Many patients are so alone, I’ve never seen anybody visit them in the two years I’ve gone by regularly. I advocate for better care for my mom, but most have nobody to make sure their relatives are properly treated and handled with care and respect.
But some staff members really do care, and it is heartbreaking for them to see their patients die – they are sad and shed tears. Encountering mortality and imagining the end of life for every human being is a very sobering experience. Nobody wants to ever live in such a place, they would rather die suddenly.
Jeremy* is the oldest resident, he has few family members left, his parents, who were his caretakers, have passed on long time ago. He still remembers his previous life and talks in halted speech about his mom’s pancakes.
Barbie* kept packing her bags to go home every day for a year and a half. She was sweet, wondering around other patients’ rooms, asking them if they knew when her daughter was coming to pick her up. She died one day when she stopped eating and drinking. She finally went home to heaven without her packed bags. Yesterday I saw her frilly favorite blanket and other personal possessions in a clear plastic bag in the hallway, waiting to be donated.
A Russian man talks constantly about his homeland, his garden, and his wife, especially how beautiful his town was. Nobody knows what he is saying except me. I hear his voice and my eyes tear up wondering how this man wound up in this particular nursing home, so far away from Russia.
The staff is far away from home too, they are mostly African and Asian transplants. Some speak English well, some don’t. Some are dedicated to their jobs, others could not care less. Those are the ones to watch because they are abusive physically, verbally, and neglectful.
They have coloring activities for people with severe dementia; those patients are kept behind locked doors in a wing sadly named Arcadia. The rest get to play bingo, have coffee socials, outings to Walmart, or a Christmas party and a collective monthly birthday party. Musicians are brought in once in a while to entertain those who still have their faculties but are suffering of other illnesses. A beautiful brown lab wonders the halls and enters certain rooms to let residents pet her. She is old herself, with a bad hip, slowly waddling in pain across the hard linoleum.
There is a beautiful Christmas tree in the lobby but most patients never get to see it as they are never ambulatory. Transport vans come and go, delivering the really sick patients on sudden visits to the ER. Some come back, some don’t.
When a new neighbor passes suddenly, the reality of a corpse behind a closed door across the hallway is a very sobering experience. There was once life there, screaming in pain, now it is silence. I am not sure if the soul has gone to heaven or it’s still hovering over the deceased’s bedridden body.

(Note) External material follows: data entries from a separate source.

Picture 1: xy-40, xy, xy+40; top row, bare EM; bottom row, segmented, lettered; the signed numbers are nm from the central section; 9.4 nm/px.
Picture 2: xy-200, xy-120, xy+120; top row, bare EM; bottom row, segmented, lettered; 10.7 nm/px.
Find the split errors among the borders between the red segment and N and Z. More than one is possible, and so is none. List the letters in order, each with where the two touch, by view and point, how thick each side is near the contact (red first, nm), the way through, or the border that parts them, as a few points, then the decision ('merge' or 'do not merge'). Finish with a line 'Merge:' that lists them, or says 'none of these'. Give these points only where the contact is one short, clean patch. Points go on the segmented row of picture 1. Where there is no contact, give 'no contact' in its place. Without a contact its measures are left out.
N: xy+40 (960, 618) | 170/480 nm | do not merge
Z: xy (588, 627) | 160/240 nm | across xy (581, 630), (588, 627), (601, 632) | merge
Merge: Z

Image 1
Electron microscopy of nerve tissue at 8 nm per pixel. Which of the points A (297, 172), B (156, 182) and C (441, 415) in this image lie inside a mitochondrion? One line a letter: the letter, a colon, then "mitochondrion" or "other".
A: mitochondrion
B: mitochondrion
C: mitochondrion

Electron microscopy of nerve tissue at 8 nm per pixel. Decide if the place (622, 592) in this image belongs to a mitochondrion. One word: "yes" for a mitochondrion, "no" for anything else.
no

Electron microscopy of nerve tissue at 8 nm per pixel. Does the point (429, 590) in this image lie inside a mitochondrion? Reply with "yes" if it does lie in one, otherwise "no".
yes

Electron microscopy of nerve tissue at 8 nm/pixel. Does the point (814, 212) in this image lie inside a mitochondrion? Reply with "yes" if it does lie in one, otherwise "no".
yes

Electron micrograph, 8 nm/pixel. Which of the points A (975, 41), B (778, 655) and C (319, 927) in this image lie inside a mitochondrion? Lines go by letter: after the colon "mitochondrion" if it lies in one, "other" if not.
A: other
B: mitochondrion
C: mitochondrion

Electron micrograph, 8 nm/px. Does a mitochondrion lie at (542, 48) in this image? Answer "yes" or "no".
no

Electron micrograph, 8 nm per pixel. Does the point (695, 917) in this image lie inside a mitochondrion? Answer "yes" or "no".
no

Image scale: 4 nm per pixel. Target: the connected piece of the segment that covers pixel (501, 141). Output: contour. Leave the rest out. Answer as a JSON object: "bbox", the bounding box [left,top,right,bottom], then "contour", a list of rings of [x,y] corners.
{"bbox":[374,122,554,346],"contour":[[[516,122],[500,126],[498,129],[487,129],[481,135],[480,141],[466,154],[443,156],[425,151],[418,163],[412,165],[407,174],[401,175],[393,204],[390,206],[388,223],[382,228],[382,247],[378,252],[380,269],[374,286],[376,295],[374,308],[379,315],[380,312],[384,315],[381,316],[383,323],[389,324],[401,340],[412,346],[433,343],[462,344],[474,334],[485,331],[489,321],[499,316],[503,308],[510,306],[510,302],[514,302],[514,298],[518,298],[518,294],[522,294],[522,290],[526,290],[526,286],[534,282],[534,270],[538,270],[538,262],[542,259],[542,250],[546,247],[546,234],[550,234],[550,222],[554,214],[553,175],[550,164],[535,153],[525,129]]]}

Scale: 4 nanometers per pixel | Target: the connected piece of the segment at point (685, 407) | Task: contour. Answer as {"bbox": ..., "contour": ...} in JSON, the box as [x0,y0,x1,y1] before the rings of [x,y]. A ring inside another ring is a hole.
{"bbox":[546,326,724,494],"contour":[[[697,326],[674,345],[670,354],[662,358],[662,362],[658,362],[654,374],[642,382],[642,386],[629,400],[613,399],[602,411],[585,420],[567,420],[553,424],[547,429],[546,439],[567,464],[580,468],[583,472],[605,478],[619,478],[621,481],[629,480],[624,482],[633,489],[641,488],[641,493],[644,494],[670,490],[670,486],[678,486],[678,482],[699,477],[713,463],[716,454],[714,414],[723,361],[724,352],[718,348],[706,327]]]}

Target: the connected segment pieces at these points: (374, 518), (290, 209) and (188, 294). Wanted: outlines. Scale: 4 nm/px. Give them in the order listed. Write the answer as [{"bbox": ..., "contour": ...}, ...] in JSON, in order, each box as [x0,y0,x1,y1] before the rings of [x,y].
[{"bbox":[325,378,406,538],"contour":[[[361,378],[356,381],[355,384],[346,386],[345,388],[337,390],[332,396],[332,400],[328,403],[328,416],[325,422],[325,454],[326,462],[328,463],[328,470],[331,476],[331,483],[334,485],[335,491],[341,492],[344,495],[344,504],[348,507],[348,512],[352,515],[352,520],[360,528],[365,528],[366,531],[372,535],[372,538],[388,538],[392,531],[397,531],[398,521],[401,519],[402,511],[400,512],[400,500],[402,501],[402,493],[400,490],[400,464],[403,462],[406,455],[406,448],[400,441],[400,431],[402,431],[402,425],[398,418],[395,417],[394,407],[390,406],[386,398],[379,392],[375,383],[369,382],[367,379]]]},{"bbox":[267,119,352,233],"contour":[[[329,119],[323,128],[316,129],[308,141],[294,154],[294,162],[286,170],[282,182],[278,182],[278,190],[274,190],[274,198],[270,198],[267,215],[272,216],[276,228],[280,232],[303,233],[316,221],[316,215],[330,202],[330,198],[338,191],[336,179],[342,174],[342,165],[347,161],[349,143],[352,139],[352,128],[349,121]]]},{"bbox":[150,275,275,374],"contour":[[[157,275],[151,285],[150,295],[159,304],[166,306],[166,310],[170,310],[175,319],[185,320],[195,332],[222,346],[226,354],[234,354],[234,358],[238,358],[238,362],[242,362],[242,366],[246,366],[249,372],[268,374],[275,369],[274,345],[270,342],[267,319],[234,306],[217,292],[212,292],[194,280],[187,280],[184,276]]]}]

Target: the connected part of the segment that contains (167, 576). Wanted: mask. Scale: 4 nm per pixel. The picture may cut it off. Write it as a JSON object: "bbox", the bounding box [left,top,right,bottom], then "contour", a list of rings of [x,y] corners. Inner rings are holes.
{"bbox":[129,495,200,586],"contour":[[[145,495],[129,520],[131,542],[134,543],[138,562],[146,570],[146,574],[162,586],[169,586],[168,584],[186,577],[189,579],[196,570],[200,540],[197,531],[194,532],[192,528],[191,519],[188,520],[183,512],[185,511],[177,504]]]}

People screaming in pain become a daily reality. There is no medicine that could take their entire pain away. Such a cocktail of drugs would rob them entirely of their humanity and they would become comatose. Staff nurses can only do so much to alleviate their patients’ pain.
A nursing home visit should be a required part of American high school and college education. No matter how ugly, sad, or cheery, it is a reminder of where we all might wind up someday if we live long enough. It’s a vivid lesson about the frailty of human nature, a lesson that nobody should take their good health for granted, and we should behave decently and morally towards our fellow humans.